Сергей вдруг представил двадцатилетних молодух в пару, в темноте бани, при чадной коптилке, их хлопотливую безмятежность, и ему захотелось войти к ним молча, деловито, обыденно, не дав опомниться, поставить ведра, поправить шапку и уйти.
Бабка уже оделась и, придерживая шаль, наклонилась к ведрам.
— Николаевна, — Сергей перехватил дужку, — дай-ка, я отнесу.
Старуха уставилась на Сергея, в глазах ее проснулось озорство:
— А неси.
Баня завалена снегом, и короткая дорожка к ней прорыта ровным срезом по стенам. Выкинутый снег высоко лежал над головой. В предбаннике, в углу, настлана солома. Из щелей маленькой двери валил пар, и близко пахло задымленными бревнами. Из отдушины над головой слышались шлепки распаренных веников.
— Мам, ты? — слышится голос Натальи. — Прасковь, ты ближе, прими ведра. Вот пар! Аж дыхание захватило. Ма, стой, мы дверь откроем.
Сергей вваливается с ведрами в колышущийся жар.
Язычок коптилки, отрываясь от фитиля, запрыгал, сваливаясь. Заходили шаткие тени на полке, на черных стенах. Резаный крик несется с лавки. Потом спокойнее:
— Ты что, очумел, охальник… Прасковь…
Прасковья стоит, не трогаясь с места:
— Сереженька… Вот спасибо. Принес… Теперь раздевайся. С нами мыться.
Она только что парилась. Исхлестанное ее тело исходило жаром.
— Ой, да холод от тебя какой добрый да какой желанный. Поостудиться хочется. Шубу-то расстегни.
Она прильнула к нему, обняла и горячее тело промокнула о его рубашку. Плотный жар под потолком уже сдавил голову Сергею.
— Наташк, плесни ковшик на каменку, — вдруг выкрикивает Прасковья, — я его подержу.
Сергей отрывается от ее рук, выскакивает на улицу. Пока идет, мокрая его рубашка мгновенно набирает холод, коробится. Бабка ждала его.

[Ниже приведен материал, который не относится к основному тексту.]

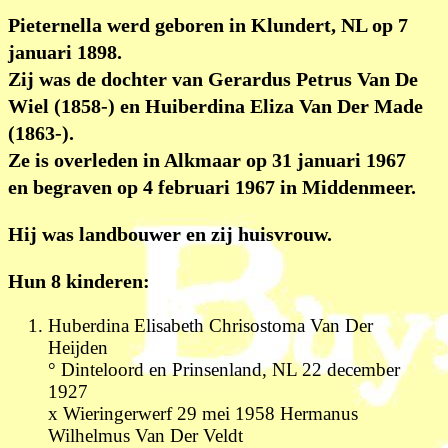
Pieternella werd geboren in Klundert, NL op 7
januari 1898.
Zij was de dochter van Gerardus Petrus Van De
Wiel (1858-) en Huiberdina Eliza Van Der Made
(1863-).
Ze is overleden in Alkmaar op 31 januari 1967
en begraven op 4 februari 1967 in Middenmeer.
Hij was landbouwer en zij huisvrouw.
Hun 8 kinderen:
Huberdina Elisabeth Chrisostoma Van Der
Heijden
° Dinteloord en Prinsenland, NL 22 december
1927
x Wieringerwerf 29 mei 1958 Hermanus
Wilhelmus Van Der Veldt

— Отнес?.. Никак, к ним заходил? Жару-то у них там много? Ну, посиди, скоро Матвей будет. Аль домой торопишься? Я пойду, их проведаю. А то они даксь побоятся сюда на огонь прийти, пока ты здесь.
Сергей шел домой, плотно запахивая на груди шубу, и улыбался. И было у него чувство какого-то беспокойства, что не он, а над ним посмеялись.
X
Мороз по утрам пахуч. Прибитый за ночь снег Сергей режет лопатой и откидывает кубами от ворот.
— Посторони-и-и-сь!
Дорога еще не наезжена. Упряжка гусем проскочила мимо. Снег от копыт глухо бьет по головкам саней. Кони, еще не успевшие вспотеть, обындеветь, не свободны, не на полном бегу. Они в постоянной неудержимой тяге. Натянутые вожжи держат, гнут им головы, будто ломают острие их бега. А стоит только вожжи приспустить, головы прямятся, тяга их движения усиливается, и кажется, будет она беспредельна.